== EXCERPTED PASSAGE ==

■ ■ ■ ■ ■

Continue positions from the KV cache. If we’ve already generated tokens in previous steps, those KV tensors are stored in past_kvs. We read the cache length from past_kvs[0][0][0].shape[1] (the sequence dimension of the first layer's first head's key tensor) to know where to start numbering positions. For example, if 10 tokens are already cached and we're verifying 5 candidates, positions will be [10, 11, 12, 13, 14]. Getting this wrong would produce incorrect positional embeddings and garbled attention — a subtle bug that silently degrades output quality without crashing.

Single forward pass. target_model(input_ids, pos=positions, past_kvs=past_kvs) runs the full transformer on all K+1 tokens at once. The output logits has shape (1, K+1, vocab_size). Position 0's logits represent the target model's opinion on what should follow current_token — this is what we'll compare against the draft's first guess. Position 1's logits represent what should follow candidate_0 given the full context [..., current_token, candidate_0], and so on. The updated new_kvs contains KV entries for all K+1 new positions, which we'll need to trim later based on how many candidates are accepted.

Convert logits to probabilities. We loop through each position and apply F.softmax to convert raw logits into a proper probability distribution. We get K+1 distributions: target_probs[0] is the target's distribution for verifying candidate_0, target_probs[1] for verifying candidate_1, and so on. The extra target_probs[K] (the last one) is the target model's distribution for the token after the last candidate — this is used as a "bonus" token if all K candidates are accepted.

Return both probs and the updated cache. The caller (the accept/reject step) needs target_probs to compare against draft_probs for each candidate. It also needs new_kvs — but with a caveat: if some candidates are rejected, the KV cache entries for the rejected positions must be rolled back. We'll handle that trimming in the main speculative decoding loop.

■ ■ ■ ■ ■

== MATERIAL PROVIDED ==

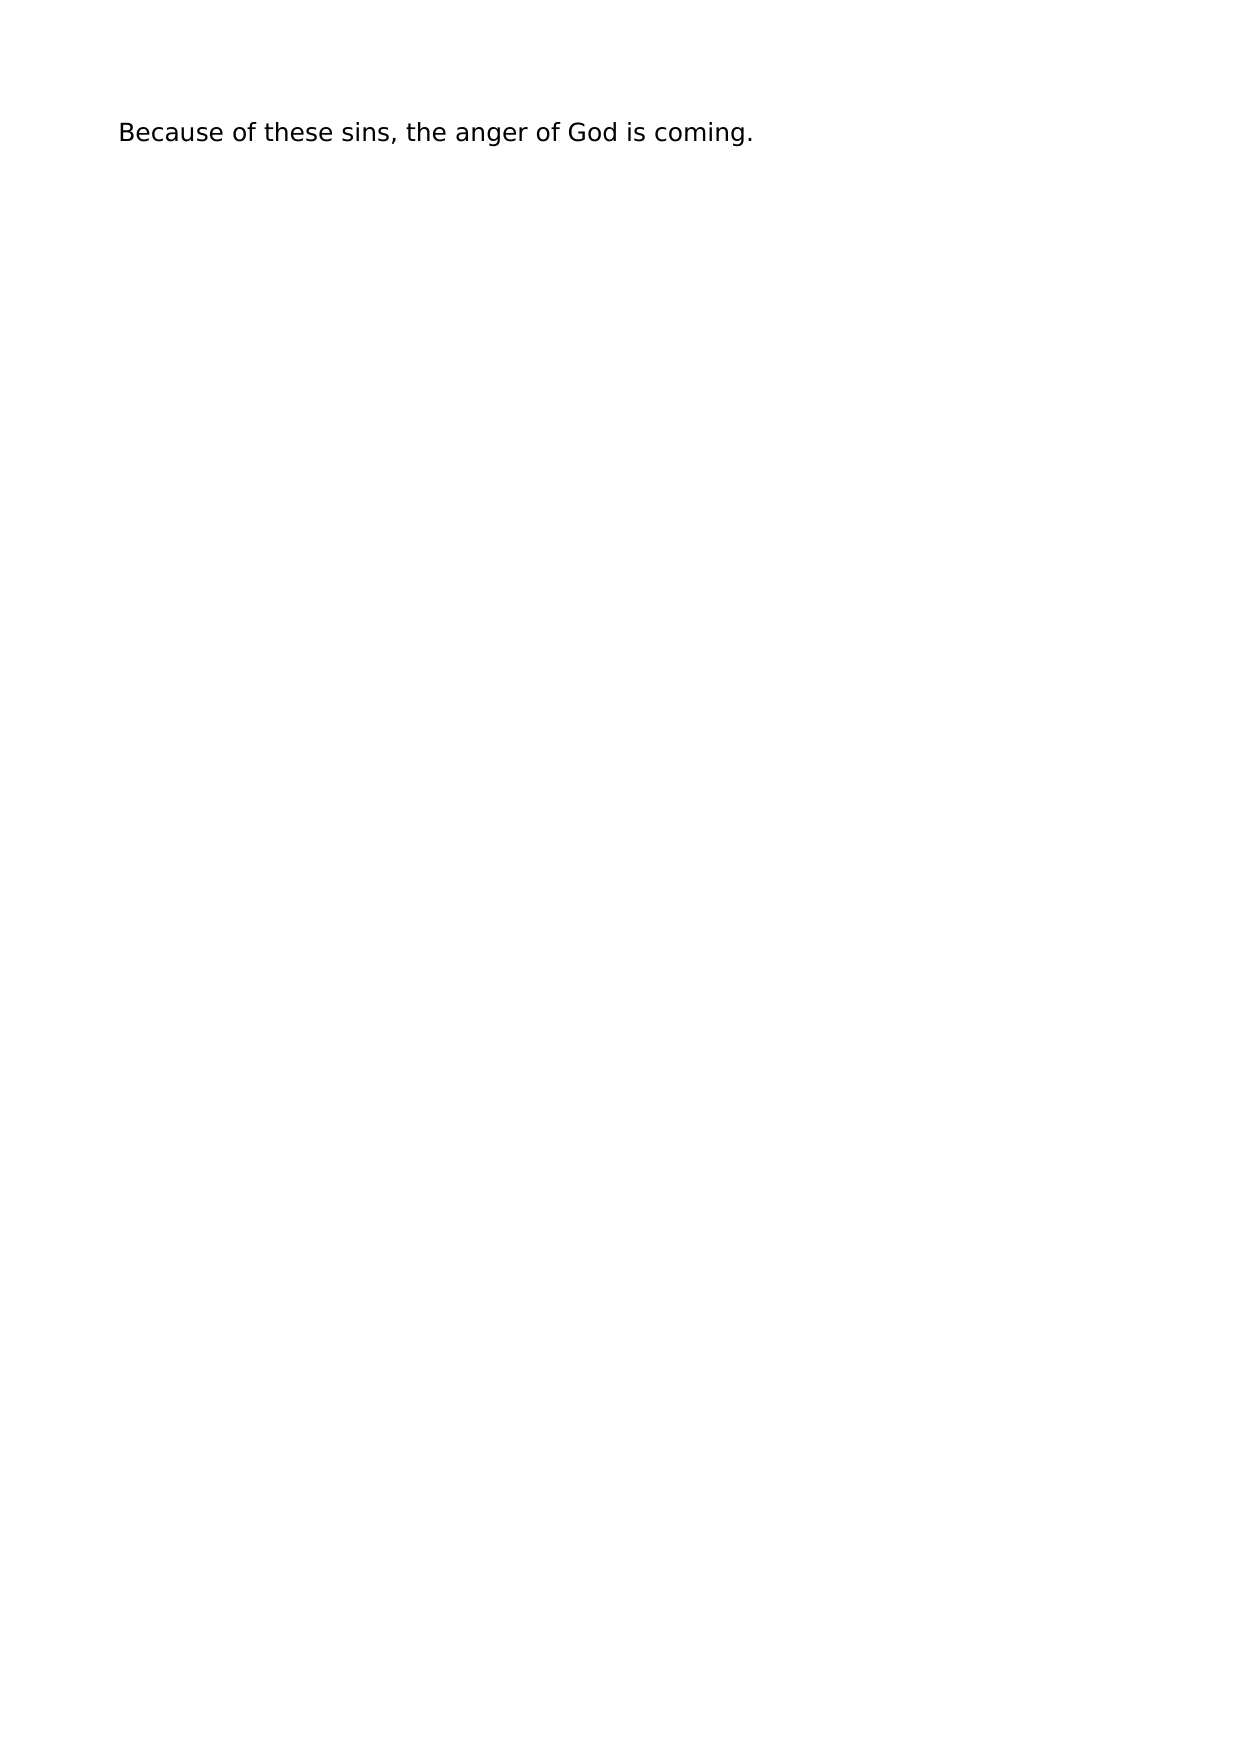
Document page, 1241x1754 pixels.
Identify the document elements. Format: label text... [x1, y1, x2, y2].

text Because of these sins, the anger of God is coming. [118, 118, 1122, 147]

■ ■ ■ ■ ■

== SHORT TASK 1 ==
Update the speculative decoding passage, starting with "Convert logits to" and going on through "K candidates are accepted.", so that "raw logits" becomes "unnormalized logits".
== SHORT TASK 2 ==
Answer these questions from the speculative decoding passage:
(a) From what expression is the cache length read?
(b) What shape do the output logits have?
(c) What is the extra target_probs[K] used as?

== EXPECTED OUTPUT 1 ==
Convert logits to probabilities. We loop through each position and apply F.softmax to convert unnormalized logits into a proper probability distribution. We get K+1 distributions: target_probs[0] is the target's distribution for verifying candidate_0, target_probs[1] for verifying candidate_1, and so on. The extra target_probs[K] (the last one) is the target model's distribution for the token after the last candidate — this is used as a "bonus" token if all K candidates are accepted.

== EXPECTED OUTPUT 2 ==
(a) past_kvs[0][0][0].shape[1]
(b) (1, K+1, vocab_size)
(c) A "bonus" token if all K candidates are accepted.